======== Fragment

CHFPLN: Stabilniej po wcześniejszych, silnych wzrostach zachowuje się frank-złoty. Ustabilizował się w rejonie cen z końca ub. roku. W grudniu frank szwajcarski brylował na globalnym rynku FX. Notowania CHFPLN są w przy 4,6660 wobec 4,6600 wczoraj rano. Niezmiennie uważam, że kurs powinien wkrótce zacząć ponownie zwyżkować, choć być może nie w takim tempie jak pozostałe pary. Ceny z przedziału 4,68-4,70 rekomendowaliśmy wykorzystywać do sprzedaży całości środków bieżących eksporterów i zawarcia najpilniejszych zabezpieczeń na kolejne 2-3 miesiące. Z perspektywy ostatnich tygodni widać, że była to słuszna strategia. Natomiast zabezpieczenia kupna CHF zostały wykonane na całą 1 poł. 2024 r. w listopadzie przy 4,48-4,52. Będą one przez najbliższe miesiące przynosić wysokie oszczędności/zyski. Przez kilka kolejnych dni rynek może konsolidować się między 4,64 a 4,70. Na ruch rzędu kolejnych 15-20 gr w górę trzeba będzie poczekać do czasu utrwalenia się globalnej zmiany obrazu rynków (I kw. 2024?). Rynek musiał się nieco wychłodzić. W szerszym obrazie frank nie wykazuje na razie oznak przesilenia, ani symptomów poważniejszej zadyszki na arenie globalnej. Transakcje po krótkiej stronie na CHFPLN wciąż należy w związku z tym wykonywać w przemyślany sposób i w ograniczonym zakresie.

================
======== Udostępnione dane

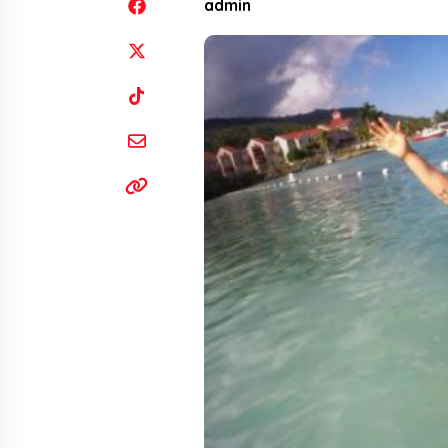
admin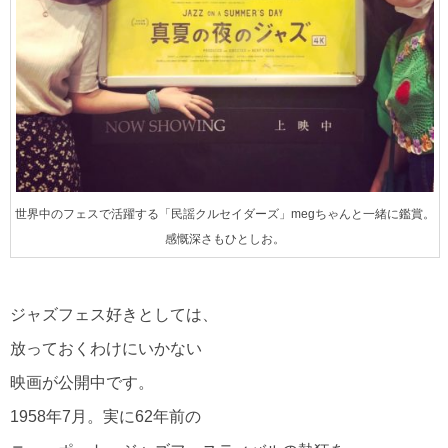
世界中のフェスで活躍する「民謡クルセイダーズ」megちゃんと一緒に鑑賞。
感慨深さもひとしお。
ジャズフェス好きとしては、
放っておくわけにいかない
映画が公開中です。
1958年7月。実に62年前の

================

- [Sprawdź zrozumienie]
1) Jakie przedziały kursu CHFPLN podaje fragment? Wymień wszystkie.
2) Dopisz dalszy ciąg fragmentu o kursie franka do złotego, zaczynając po jego ostatnim zdaniu.

- [Wyniki ćwiczeń]
1)
- 4,68–4,70: ceny rekomendowane eksporterom do sprzedaży środków bieżących i zawarcia zabezpieczeń.
- 4,48–4,52: poziom, przy którym w listopadzie wykonano zabezpieczenia kupna CHF.
- 4,64–4,70: zakres, w którym rynek może konsolidować się przez kilka kolejnych dni.

2)
GBPPLN: Złoty traci do funta. Prognozowany na 1 poł. stycznia ruch do 5,07/08 właśnie się zrealizował. O 8.20 we wtorek rynek jest przy 5,0840 wobec 5,0680 wczoraj o tej porze. Osiągnięcie poziomu 5,08, zgodnie z wcześniejszym założeniem, jest sygnałem do przeprowadzenia (jedynie) najpilniejszych operacji sprzedaży funtów (głównie odkładanych i na kolejne kilka dni). Kurs wybija się powyżej górnego ograniczenia 2-miesięcznego trendu bocznego 4,97-5,07. Jeśli dziś/jutro utrzyma się, da impuls do kontynuacji ruchu w górę rzędu 8-10 gr. Ceny z okolic 5,00 wykorzystaliśmy w listopadzie i grudniu do zwiększonych zakupów i zabezpieczeń importerów, także średnio i długoterminowych. Na tej parze prawie nie ma obecnie punktów swapowych, co nie podwyższyło odczuwalnie kursów terminowych. Zabezpieczenia eksportu na 1,5-2 miesiące do przodu wykonywać będziemy dopiero w paśmie 5,12-5,17. Górna cena tego przedziału to właśnie spodziewany zasięg wzrostów po wybiciu z trendu bocznego 4,97-5,07. Import zabezpieczony został w dużym stopniu pod koniec ubiegłego roku.

EURUSD: Dolar wraca na właściwe tory. Niedźwiedzie skutecznie odparły ataki na 1,0970. Ta cena była wyznaczona jako zakres krótkoterminowej korekty wzrostowej po spadkach z przełomu roku. Świetnie zadziałała jako opór. O 8.30 we wtorek kurs wynosi 1,0912 wobec 1,0960 wczoraj o tej samej porze.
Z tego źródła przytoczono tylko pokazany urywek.